Tenisistka z Mińska dodatkowo odbiera gratulacje z jeszcze innego powodu. Serwis Opta Ace informuje, że granicę 100 zwycięskich meczów w imprezach rangi WTA 1000 osiągnęła najszybciej od 2017 roku. Potrzebowała do tego 143 gier.
Lepszym wynikiem może się pochwalić Simona Halep, która przed siedmioma laty do setki triumfów dobrnęła po 141 występach.

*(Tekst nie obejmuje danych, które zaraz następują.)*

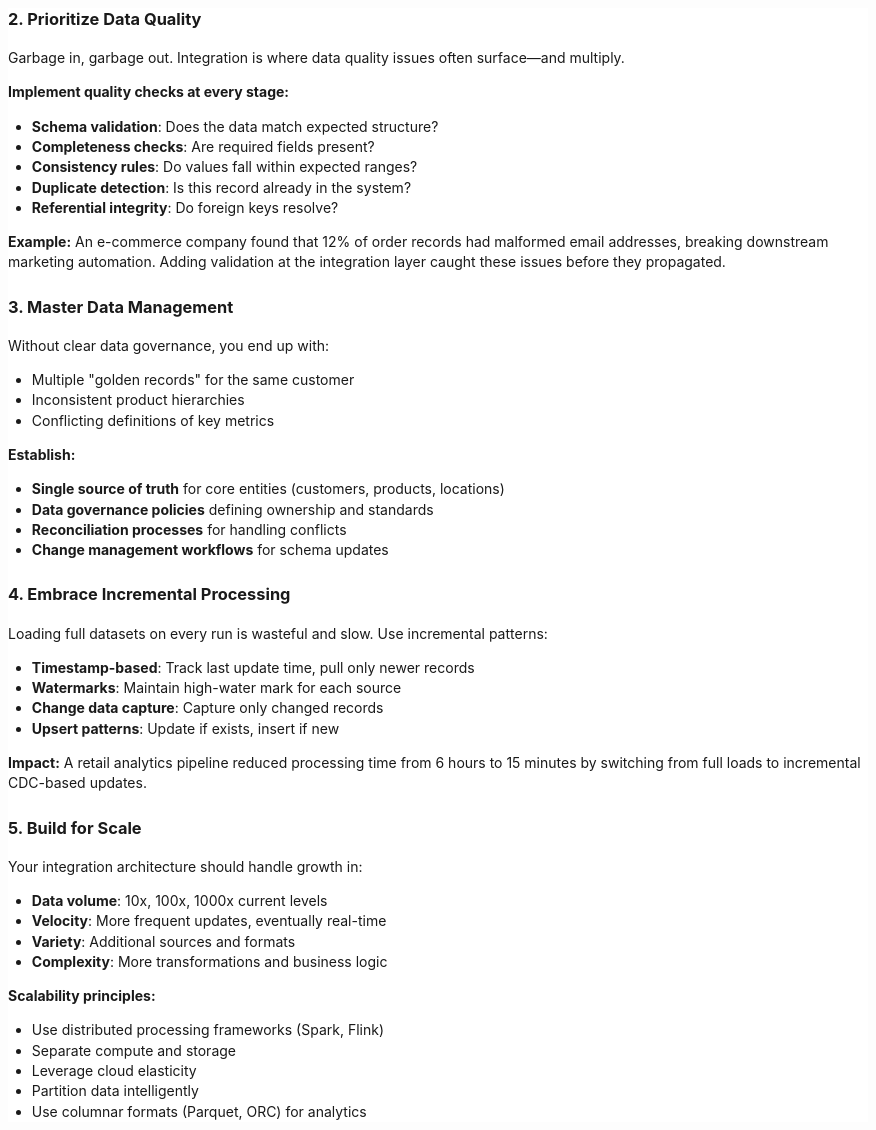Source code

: ### 2. Prioritize Data Quality

Garbage in, garbage out. Integration is where data quality issues often surface—and multiply.

**Implement quality checks at every stage:**

- **Schema validation**: Does the data match expected structure?
- **Completeness checks**: Are required fields present?
- **Consistency rules**: Do values fall within expected ranges?
- **Duplicate detection**: Is this record already in the system?
- **Referential integrity**: Do foreign keys resolve?

**Example:** An e-commerce company found that 12% of order records had malformed email addresses, breaking downstream marketing automation. Adding validation at the integration layer caught these issues before they propagated.

### 3. Master Data Management

Without clear data governance, you end up with:
- Multiple "golden records" for the same customer
- Inconsistent product hierarchies
- Conflicting definitions of key metrics

**Establish:**
- **Single source of truth** for core entities (customers, products, locations)
- **Data governance policies** defining ownership and standards
- **Reconciliation processes** for handling conflicts
- **Change management workflows** for schema updates

### 4. Embrace Incremental Processing

Loading full datasets on every run is wasteful and slow. Use incremental patterns:

- **Timestamp-based**: Track last update time, pull only newer records
- **Watermarks**: Maintain high-water mark for each source
- **Change data capture**: Capture only changed records
- **Upsert patterns**: Update if exists, insert if new

**Impact:** A retail analytics pipeline reduced processing time from 6 hours to 15 minutes by switching from full loads to incremental CDC-based updates.

### 5. Build for Scale

Your integration architecture should handle growth in:
- **Data volume**: 10x, 100x, 1000x current levels
- **Velocity**: More frequent updates, eventually real-time
- **Variety**: Additional sources and formats
- **Complexity**: More transformations and business logic

**Scalability principles:**

- Use distributed processing frameworks (Spark, Flink)
- Separate compute and storage
- Leverage cloud elasticity
- Partition data intelligently
- Use columnar formats (Parquet, ORC) for analytics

Świątek tylko trzy triumfy od “setki” w WTA 1000. Sabalenka znowu zostanie w tyle
Obie zawodniczki już niebawem zdystansuje natomiast Świątek. Jeśli chodzi o turnieje WTA 1000, Polka legitymuje się w tej chwili 97 wygranymi pojedynkami w 118 potyczkach. Ma więc przed sobą 24 próby, by poprawić osiągnięcie Sabalenki. Rachunek prawdopodobieństwa wskazuje, że to się nie może nie udać.
Białorusince na pocieszenie pozostanie fakt, że jest dopiero trzecią zawodniczką, która turniej w Cincinnati wygrała bez straty seta (w półfinale pokonała Świątek 6:3, 6:3). Wcześniej dokonały tego tylko Wiera Zwonariewa (2006) i Ashleigh Barty (2021).
Światowa czołówka w tym tygodniu odpoczywa od tenisa. Potem pora na ostatnią imprezę wielkoszlemową w bieżącym roku – w poniedziałek początek US Open. Iga spróbuje nawiązać do edycji z 2022 roku, gdy start zakończyła tytułem mistrzowskim.